* What the task asks
Word for word, give again the lines of the material below, from the one holding "potted plant: none [447,274,488,318]" to the last, with nothing added.

== The records ==

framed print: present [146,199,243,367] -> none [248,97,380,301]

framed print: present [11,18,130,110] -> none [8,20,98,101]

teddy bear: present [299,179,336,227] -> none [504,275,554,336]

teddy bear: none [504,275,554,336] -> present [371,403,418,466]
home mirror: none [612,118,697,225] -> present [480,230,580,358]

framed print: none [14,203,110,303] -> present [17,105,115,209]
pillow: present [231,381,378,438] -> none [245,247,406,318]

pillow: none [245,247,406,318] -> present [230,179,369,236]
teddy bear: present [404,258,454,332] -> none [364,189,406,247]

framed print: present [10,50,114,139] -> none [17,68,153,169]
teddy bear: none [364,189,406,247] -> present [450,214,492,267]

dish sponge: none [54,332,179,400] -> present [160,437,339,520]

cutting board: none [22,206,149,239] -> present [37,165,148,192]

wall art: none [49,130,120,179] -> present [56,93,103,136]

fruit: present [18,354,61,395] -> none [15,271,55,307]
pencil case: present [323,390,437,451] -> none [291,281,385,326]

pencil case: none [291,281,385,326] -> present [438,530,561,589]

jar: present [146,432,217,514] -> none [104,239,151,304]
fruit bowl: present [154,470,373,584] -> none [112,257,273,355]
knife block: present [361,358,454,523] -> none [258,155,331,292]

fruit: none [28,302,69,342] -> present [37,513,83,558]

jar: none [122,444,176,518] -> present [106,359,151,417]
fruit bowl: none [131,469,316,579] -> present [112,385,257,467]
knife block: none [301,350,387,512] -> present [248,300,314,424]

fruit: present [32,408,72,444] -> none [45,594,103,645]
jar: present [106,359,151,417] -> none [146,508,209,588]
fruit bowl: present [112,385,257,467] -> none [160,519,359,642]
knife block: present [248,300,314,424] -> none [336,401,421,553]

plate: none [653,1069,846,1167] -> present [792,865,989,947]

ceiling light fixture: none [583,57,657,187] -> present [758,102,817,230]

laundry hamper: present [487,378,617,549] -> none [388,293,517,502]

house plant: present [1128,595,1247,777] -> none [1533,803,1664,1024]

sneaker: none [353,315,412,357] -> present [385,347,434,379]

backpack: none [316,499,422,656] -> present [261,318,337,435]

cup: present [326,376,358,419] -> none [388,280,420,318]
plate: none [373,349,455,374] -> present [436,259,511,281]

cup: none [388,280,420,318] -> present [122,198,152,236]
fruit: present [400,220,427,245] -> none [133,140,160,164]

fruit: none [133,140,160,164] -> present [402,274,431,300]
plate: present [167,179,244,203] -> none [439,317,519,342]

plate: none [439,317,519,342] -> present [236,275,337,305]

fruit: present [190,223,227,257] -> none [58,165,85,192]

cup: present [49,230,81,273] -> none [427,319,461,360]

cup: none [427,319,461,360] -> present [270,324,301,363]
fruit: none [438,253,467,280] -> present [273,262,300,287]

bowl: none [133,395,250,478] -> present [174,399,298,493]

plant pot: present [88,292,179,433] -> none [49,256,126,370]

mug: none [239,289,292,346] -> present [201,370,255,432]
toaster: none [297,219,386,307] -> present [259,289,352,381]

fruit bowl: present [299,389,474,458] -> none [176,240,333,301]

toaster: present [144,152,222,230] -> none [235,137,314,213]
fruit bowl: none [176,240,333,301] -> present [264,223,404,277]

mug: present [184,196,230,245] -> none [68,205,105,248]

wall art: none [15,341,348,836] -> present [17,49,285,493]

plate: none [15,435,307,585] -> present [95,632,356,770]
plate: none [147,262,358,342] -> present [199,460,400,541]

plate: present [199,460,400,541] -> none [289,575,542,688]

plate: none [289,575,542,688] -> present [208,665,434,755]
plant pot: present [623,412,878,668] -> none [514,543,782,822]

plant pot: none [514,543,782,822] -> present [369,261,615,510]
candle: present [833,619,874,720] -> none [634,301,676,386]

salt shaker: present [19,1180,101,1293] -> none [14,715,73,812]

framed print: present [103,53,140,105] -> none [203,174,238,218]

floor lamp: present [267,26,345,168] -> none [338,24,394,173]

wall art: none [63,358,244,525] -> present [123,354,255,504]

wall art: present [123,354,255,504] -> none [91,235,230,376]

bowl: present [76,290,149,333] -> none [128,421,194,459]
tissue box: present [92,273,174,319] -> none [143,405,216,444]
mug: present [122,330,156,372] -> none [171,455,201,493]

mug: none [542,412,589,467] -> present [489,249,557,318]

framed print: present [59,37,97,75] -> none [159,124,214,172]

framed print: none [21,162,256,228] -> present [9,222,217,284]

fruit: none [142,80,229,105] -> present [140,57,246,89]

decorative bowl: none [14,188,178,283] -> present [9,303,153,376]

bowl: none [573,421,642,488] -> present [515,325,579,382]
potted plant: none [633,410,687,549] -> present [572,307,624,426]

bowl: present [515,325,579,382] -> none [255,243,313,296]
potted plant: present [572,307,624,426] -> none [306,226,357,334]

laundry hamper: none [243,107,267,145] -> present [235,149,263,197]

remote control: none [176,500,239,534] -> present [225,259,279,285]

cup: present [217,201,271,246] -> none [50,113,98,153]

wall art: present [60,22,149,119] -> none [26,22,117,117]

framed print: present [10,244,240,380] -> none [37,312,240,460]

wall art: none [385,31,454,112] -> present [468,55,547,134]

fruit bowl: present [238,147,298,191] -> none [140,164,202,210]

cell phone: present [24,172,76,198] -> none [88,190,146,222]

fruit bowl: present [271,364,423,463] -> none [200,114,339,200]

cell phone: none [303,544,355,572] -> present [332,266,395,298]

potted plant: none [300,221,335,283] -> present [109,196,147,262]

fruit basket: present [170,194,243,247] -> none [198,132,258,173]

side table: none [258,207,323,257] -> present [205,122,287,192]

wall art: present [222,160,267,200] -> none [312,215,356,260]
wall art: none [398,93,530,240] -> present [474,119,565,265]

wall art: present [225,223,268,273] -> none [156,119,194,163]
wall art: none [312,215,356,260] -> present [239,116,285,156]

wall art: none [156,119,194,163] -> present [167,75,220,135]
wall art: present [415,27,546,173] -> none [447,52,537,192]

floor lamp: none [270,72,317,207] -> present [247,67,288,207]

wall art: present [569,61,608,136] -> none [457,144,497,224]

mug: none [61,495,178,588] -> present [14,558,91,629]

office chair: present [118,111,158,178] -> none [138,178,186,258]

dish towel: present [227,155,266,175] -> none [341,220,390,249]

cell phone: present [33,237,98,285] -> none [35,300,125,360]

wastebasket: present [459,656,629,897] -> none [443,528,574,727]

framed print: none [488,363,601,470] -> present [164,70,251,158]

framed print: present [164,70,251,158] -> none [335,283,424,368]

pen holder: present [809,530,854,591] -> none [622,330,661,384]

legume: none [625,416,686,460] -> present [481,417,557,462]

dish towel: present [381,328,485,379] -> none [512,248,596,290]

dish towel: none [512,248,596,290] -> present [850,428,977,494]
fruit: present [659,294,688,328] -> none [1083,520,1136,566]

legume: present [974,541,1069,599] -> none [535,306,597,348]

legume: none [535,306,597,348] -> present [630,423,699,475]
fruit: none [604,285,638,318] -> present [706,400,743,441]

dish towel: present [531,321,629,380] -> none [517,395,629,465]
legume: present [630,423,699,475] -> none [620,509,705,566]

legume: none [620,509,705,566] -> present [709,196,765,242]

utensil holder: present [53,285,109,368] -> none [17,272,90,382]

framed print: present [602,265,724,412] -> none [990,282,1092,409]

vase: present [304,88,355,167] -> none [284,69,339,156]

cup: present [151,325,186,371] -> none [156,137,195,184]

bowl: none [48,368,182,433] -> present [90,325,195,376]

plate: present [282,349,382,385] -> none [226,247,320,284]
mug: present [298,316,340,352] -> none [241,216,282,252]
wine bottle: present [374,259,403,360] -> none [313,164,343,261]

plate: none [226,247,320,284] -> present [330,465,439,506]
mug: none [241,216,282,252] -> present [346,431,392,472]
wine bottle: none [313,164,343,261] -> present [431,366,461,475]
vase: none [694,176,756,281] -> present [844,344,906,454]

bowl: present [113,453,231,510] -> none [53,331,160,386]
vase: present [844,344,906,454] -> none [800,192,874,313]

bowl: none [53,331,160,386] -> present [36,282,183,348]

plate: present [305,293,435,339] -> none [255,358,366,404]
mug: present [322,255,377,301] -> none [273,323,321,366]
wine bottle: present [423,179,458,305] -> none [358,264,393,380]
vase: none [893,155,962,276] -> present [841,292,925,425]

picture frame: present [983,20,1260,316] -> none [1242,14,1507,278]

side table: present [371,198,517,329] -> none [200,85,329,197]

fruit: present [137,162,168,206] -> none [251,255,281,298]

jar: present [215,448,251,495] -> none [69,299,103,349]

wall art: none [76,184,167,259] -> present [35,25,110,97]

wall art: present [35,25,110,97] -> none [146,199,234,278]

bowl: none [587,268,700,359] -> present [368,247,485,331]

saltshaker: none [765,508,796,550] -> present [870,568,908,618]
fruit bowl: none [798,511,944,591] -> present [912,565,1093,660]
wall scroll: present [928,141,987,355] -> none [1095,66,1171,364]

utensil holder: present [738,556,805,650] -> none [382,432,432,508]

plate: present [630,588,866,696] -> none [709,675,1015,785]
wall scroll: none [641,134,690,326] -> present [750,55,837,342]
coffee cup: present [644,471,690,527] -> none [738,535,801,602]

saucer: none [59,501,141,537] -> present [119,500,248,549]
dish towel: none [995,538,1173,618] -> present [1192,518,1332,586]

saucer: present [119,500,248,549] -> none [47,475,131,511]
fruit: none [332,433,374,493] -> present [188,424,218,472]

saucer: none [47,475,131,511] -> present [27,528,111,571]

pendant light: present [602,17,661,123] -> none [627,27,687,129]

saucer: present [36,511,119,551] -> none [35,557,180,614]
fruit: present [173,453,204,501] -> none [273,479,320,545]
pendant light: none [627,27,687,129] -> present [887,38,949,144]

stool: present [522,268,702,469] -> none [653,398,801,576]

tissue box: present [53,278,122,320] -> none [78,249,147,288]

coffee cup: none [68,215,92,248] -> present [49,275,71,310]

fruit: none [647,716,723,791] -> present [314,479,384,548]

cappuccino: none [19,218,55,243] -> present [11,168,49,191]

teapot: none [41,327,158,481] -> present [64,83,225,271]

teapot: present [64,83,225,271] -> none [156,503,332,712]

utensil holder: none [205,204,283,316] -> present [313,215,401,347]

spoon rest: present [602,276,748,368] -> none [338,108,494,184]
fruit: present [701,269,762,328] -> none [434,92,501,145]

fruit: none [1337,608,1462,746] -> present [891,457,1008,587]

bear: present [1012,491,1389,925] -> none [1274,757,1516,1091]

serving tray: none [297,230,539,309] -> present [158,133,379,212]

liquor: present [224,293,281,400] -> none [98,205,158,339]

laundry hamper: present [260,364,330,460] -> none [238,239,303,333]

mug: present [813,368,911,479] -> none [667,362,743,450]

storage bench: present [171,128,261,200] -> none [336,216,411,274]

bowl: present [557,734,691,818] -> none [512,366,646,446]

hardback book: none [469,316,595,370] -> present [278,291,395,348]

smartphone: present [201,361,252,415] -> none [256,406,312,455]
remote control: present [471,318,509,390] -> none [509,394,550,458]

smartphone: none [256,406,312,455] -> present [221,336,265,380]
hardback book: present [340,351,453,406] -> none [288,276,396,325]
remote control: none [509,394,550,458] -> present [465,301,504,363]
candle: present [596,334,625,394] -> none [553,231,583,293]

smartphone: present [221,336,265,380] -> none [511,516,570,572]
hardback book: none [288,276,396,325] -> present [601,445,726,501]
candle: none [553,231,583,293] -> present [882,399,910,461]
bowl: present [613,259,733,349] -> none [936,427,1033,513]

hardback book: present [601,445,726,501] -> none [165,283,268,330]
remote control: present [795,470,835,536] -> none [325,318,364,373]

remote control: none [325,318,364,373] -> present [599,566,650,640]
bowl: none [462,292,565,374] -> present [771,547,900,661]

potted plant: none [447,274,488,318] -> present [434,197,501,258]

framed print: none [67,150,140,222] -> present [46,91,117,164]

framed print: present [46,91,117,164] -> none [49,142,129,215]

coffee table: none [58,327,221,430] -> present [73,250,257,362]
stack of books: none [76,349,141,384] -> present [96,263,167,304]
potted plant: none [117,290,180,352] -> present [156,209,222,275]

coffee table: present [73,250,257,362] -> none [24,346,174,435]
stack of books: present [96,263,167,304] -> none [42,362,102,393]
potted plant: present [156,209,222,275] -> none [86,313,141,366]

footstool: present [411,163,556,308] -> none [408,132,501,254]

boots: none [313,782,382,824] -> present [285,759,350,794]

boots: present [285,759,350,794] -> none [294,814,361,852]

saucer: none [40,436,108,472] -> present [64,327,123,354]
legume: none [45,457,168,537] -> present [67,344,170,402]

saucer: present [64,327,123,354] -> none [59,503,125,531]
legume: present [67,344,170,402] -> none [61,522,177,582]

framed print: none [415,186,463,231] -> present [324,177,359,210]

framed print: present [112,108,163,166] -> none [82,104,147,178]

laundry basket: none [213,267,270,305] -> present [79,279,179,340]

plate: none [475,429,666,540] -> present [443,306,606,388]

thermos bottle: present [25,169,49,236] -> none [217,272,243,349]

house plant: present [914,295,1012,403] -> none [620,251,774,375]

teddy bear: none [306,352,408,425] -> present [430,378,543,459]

===

* Your response
potted plant: none [447,274,488,318] -> present [434,197,501,258]

framed print: none [67,150,140,222] -> present [46,91,117,164]

framed print: present [46,91,117,164] -> none [49,142,129,215]

coffee table: none [58,327,221,430] -> present [73,250,257,362]
stack of books: none [76,349,141,384] -> present [96,263,167,304]
potted plant: none [117,290,180,352] -> present [156,209,222,275]

coffee table: present [73,250,257,362] -> none [24,346,174,435]
stack of books: present [96,263,167,304] -> none [42,362,102,393]
potted plant: present [156,209,222,275] -> none [86,313,141,366]

footstool: present [411,163,556,308] -> none [408,132,501,254]

boots: none [313,782,382,824] -> present [285,759,350,794]

boots: present [285,759,350,794] -> none [294,814,361,852]

saucer: none [40,436,108,472] -> present [64,327,123,354]
legume: none [45,457,168,537] -> present [67,344,170,402]

saucer: present [64,327,123,354] -> none [59,503,125,531]
legume: present [67,344,170,402] -> none [61,522,177,582]

framed print: none [415,186,463,231] -> present [324,177,359,210]

framed print: present [112,108,163,166] -> none [82,104,147,178]

laundry basket: none [213,267,270,305] -> present [79,279,179,340]

plate: none [475,429,666,540] -> present [443,306,606,388]

thermos bottle: present [25,169,49,236] -> none [217,272,243,349]

house plant: present [914,295,1012,403] -> none [620,251,774,375]

teddy bear: none [306,352,408,425] -> present [430,378,543,459]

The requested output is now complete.